I'm trying to read a dataset for binary classification from a .txt file.
+1 1:-0.882353 2:-0.0653266 3:0.147541 4:-0.373737 5:-1 6:-0.0938897 7:-0.797609 8:-0.933333
This is an example row.
And this is the code i use to parse the file.
reader=csv.reader(f)
res=[row[0].split(" ")[:-1] for row in reader]
labels=[int(r[0]) for r in res]
patterns=[[float(p[2:]) for p in r[1:]] for r in res]
res=[LabeledExample(p,l) for p,l in zip(patterns,labels)]
LabeledExample is a class is a class of a framework I'm using. This works perfectly for what i need but if i try to feed this thing to scikit, I need to do this.
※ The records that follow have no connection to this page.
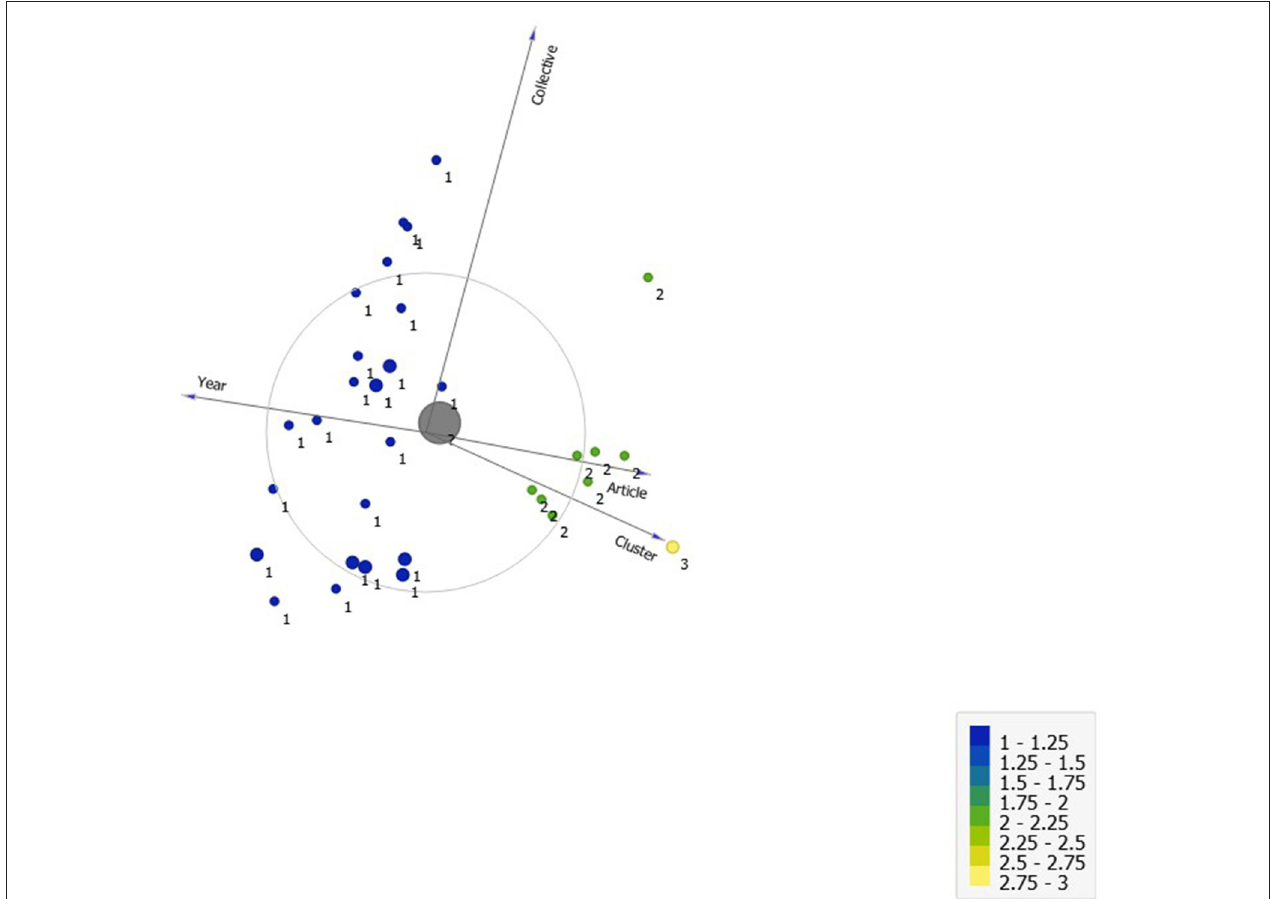
FIGURE 6 | Distribution of the groupings in the categories established in the articles in a principal components analysis.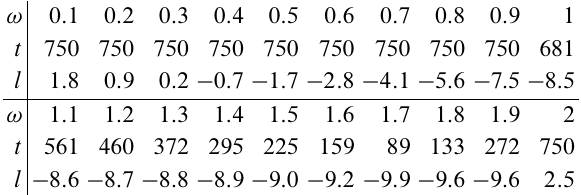
Table 1. SOR: numbers of iterations for tested ! .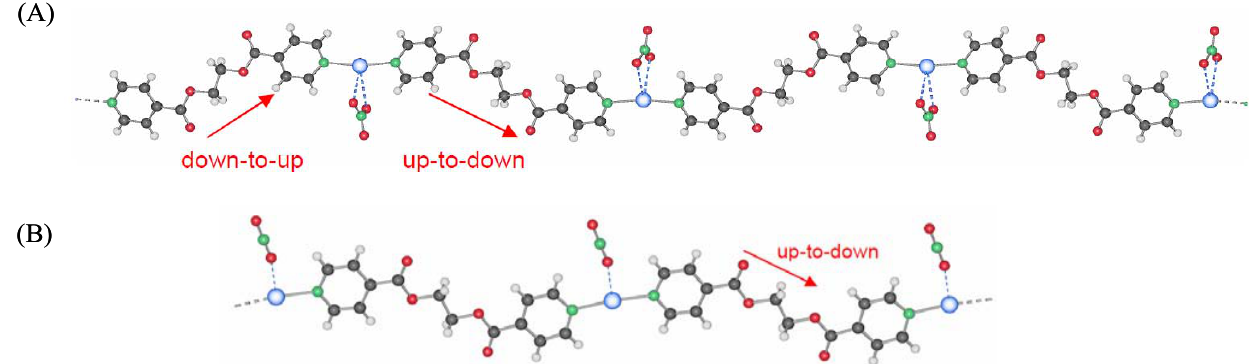
Figure 1. Structure of [Ag(L)NO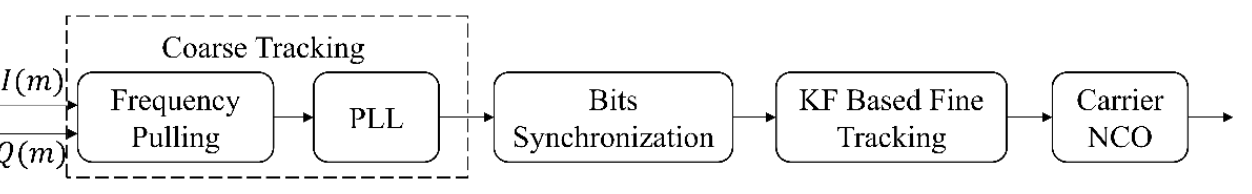
Figure 2. Traditional coarse-to-fine tracking loop structure.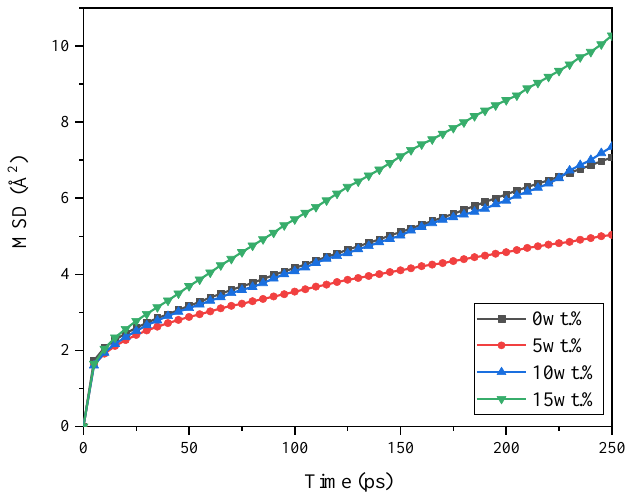
Figure 7. The comparatively MSD of pure VNR and CNT/VNR composites.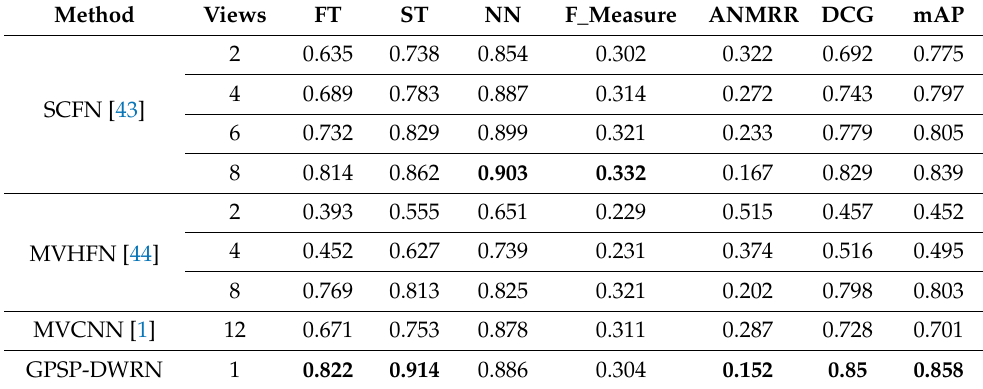
Table 4. Retrieval performance—ModelNet40. Bolding shows the maximum value in each column.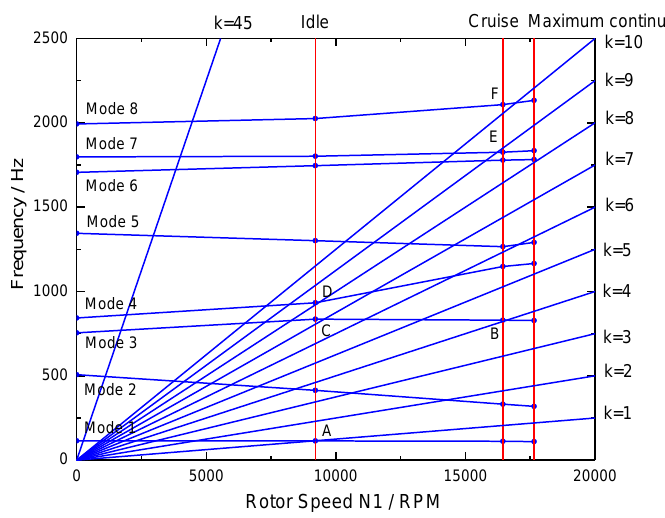
Figure 2. Typical Campbell diagram of a high pressure turbine blade showing selected crossings.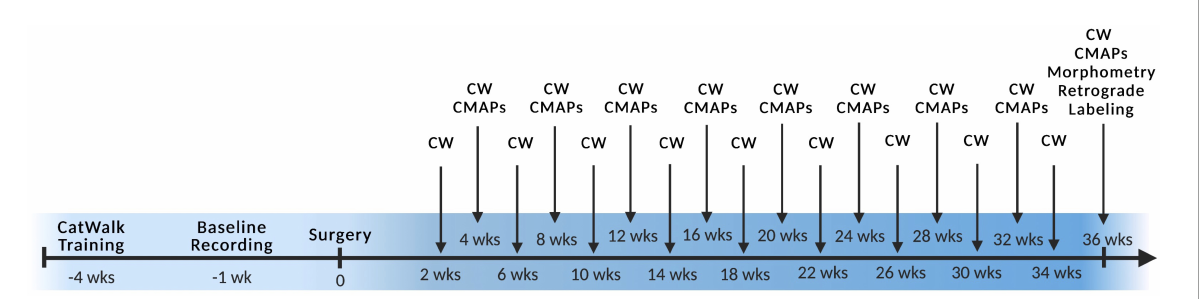
FIGURE2 Experimental timeline. Surgery was performed at week 0 with preoperative training and baseline recordings labeled with negative numbers and all postoperative timepoints labeled with positive numbers. CW, Catwalk; CMAPs, compound muscle action potentials. n = 5 for sciatic autograft group, n = 6 for sciatic autograft, inbred sciatic allografts, and inbred femoral allografts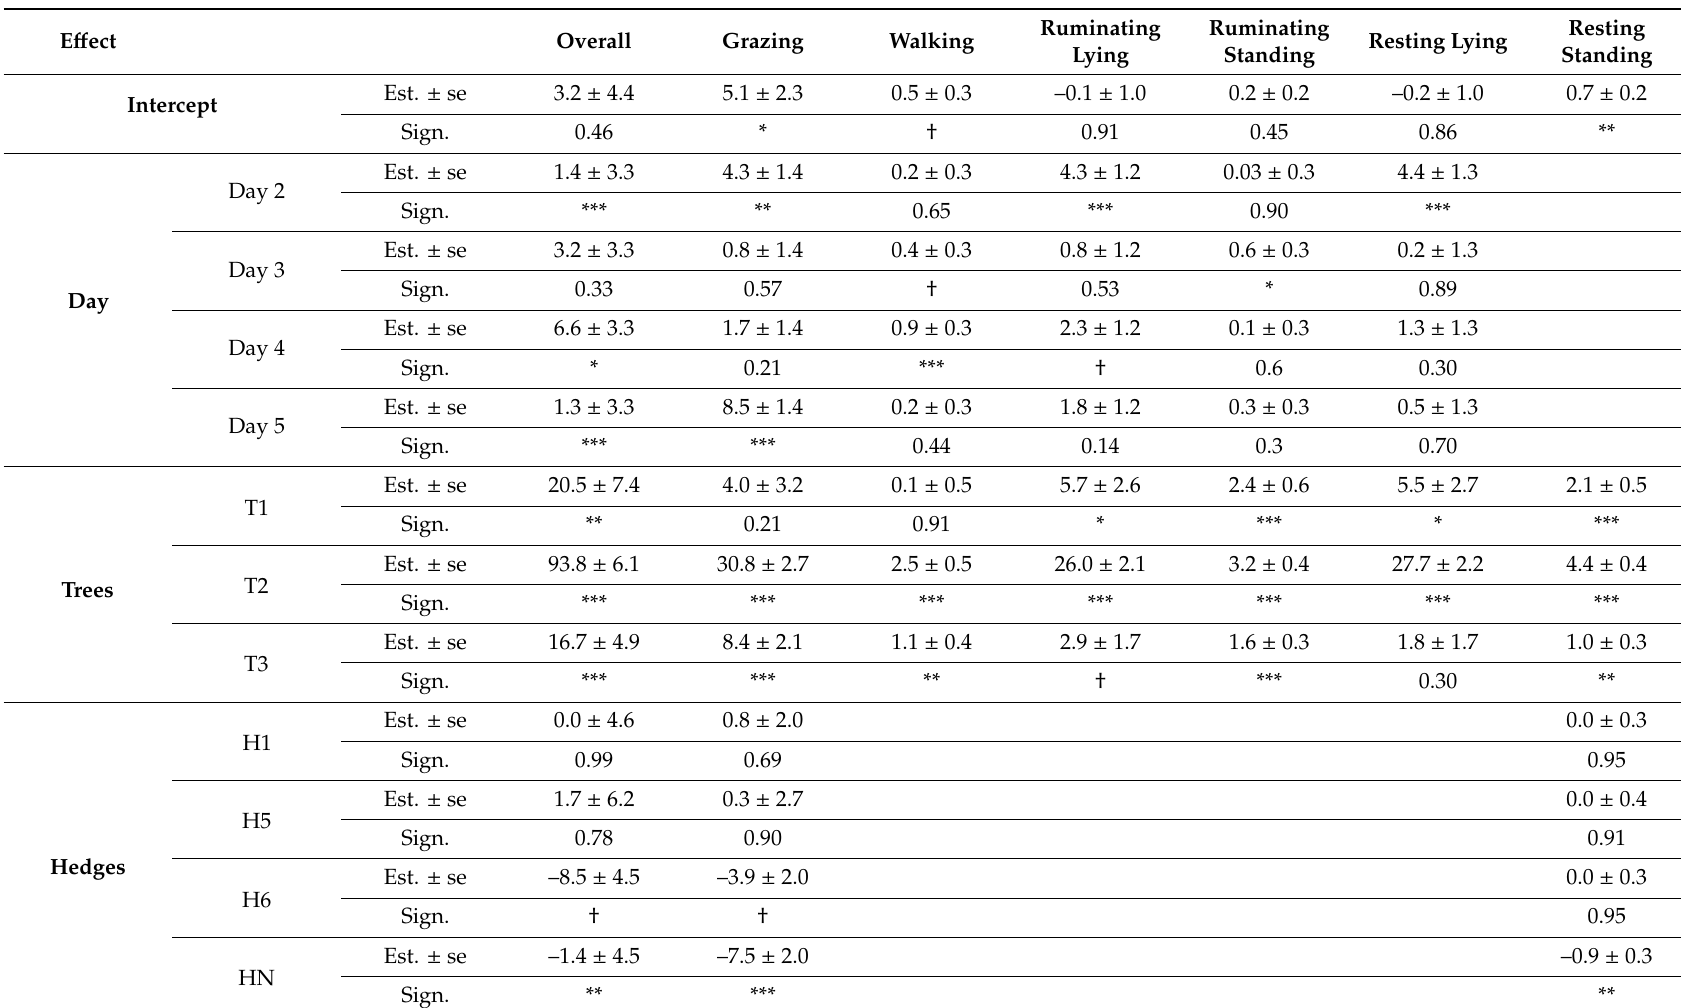
Table A4. Estimates and significance levels associated with the pasture characteristics and the day of grazing for the permanent grassland. E ff ect Overall Grazing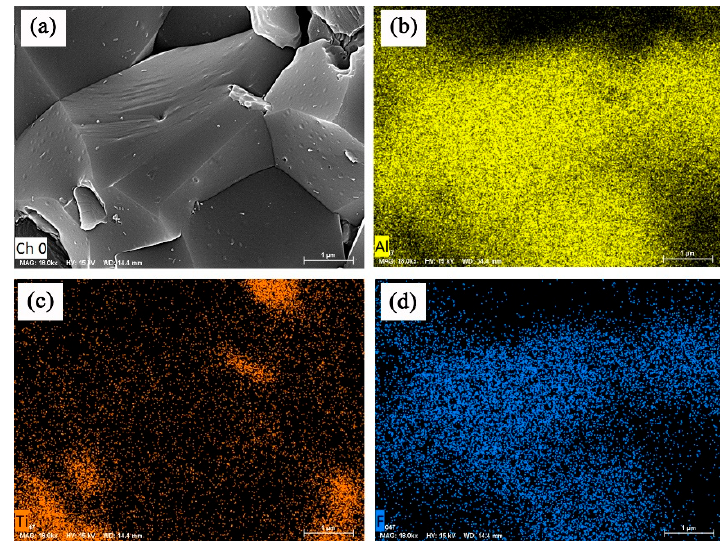
Figure 5. SEM micrograph and EDS spectra of fracture surfaces of Al 2 O 3 / TiC / CaF 2 self-lubricating ceramic composites: ( a ) fracture morphology of Al 2 O 3 / TiC / CaF 2 ceramic composites ( b ) Al element ( c ) Ti element ( d ) F element.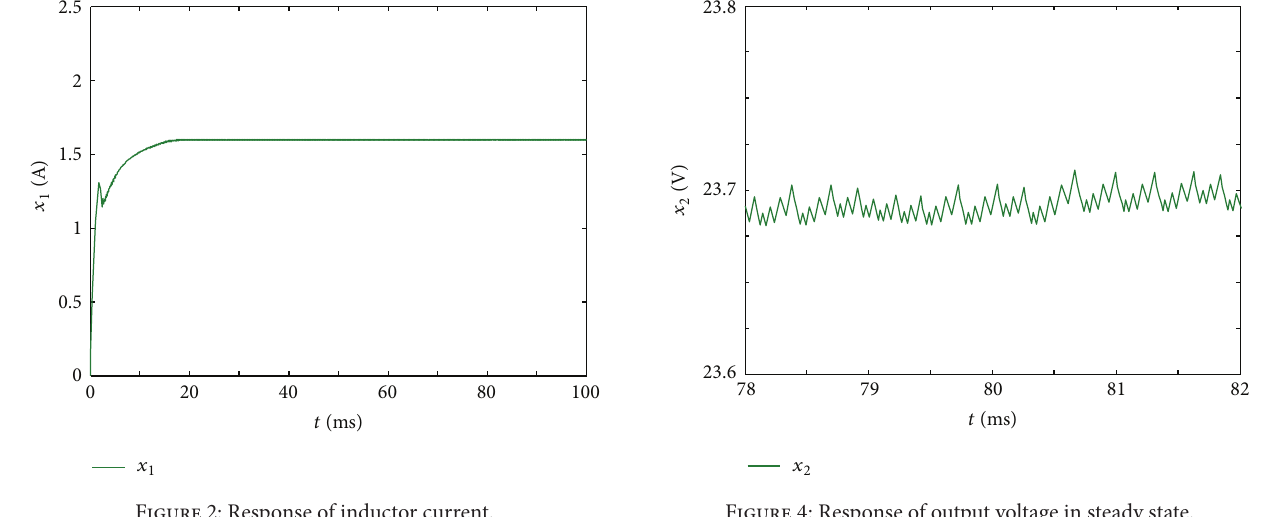
Figure 2: Response of inductor current.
X=[ example.pattern for example in training_set]
Y=[ example.label for example in training_set]
where training_set is a list of LabeledExample. This usually works as intended with other datasets but this time, if i try to fit a model with this dataset, it raises this error:
File "/home/chobeat/git/yaplf/yaplf/testsandbox/ensembleexperiment.py", line 29, in ensembletreeexp
clf.fit(X,Y)
File "/usr/local/lib/python2.7/dist-packages/sklearn/ensemble/forest.py", line 257, in fit
check_ccontiguous=True)
File "/usr/local/lib/python2.7/dist-packages/sklearn/utils/validation.py", line 230, in check_arrays
array = np.ascontiguousarray(array, dtype=dtype)
File "/usr/local/lib/python2.7/dist-packages/numpy/core/numeric.py", line 548, in ascontiguousarray
return array(a, dtype, copy=False, order='C', ndmin=1)
ValueError: setting an array element with a sequence.
Trying to debug it out I went to check the shape of the X array and it's not what it is supposed to be.
It should be (768,8) but it is (768,). For other datasets it works as intended but here it does not. I went back to the parsing code and checked the types of basically everything and for what I can see, patterns is a list of list of float, as it should be and there are no meaningful differences between the buggy parsed dataset and the others. I found out that the function "split" though introduce the behaviour. Before I split the big string, I have an array of shape (768,1) and after the split, instead of a (768,8) I have a (768,) despite the fact that it's still a list of lists.
This is libsvm / svmlight format. There is a reader for that in scikit-learn: sklearn.datasets.load_svmlight_file
Ok, found out the problem. There were empty values in the dataset that broke my parsing.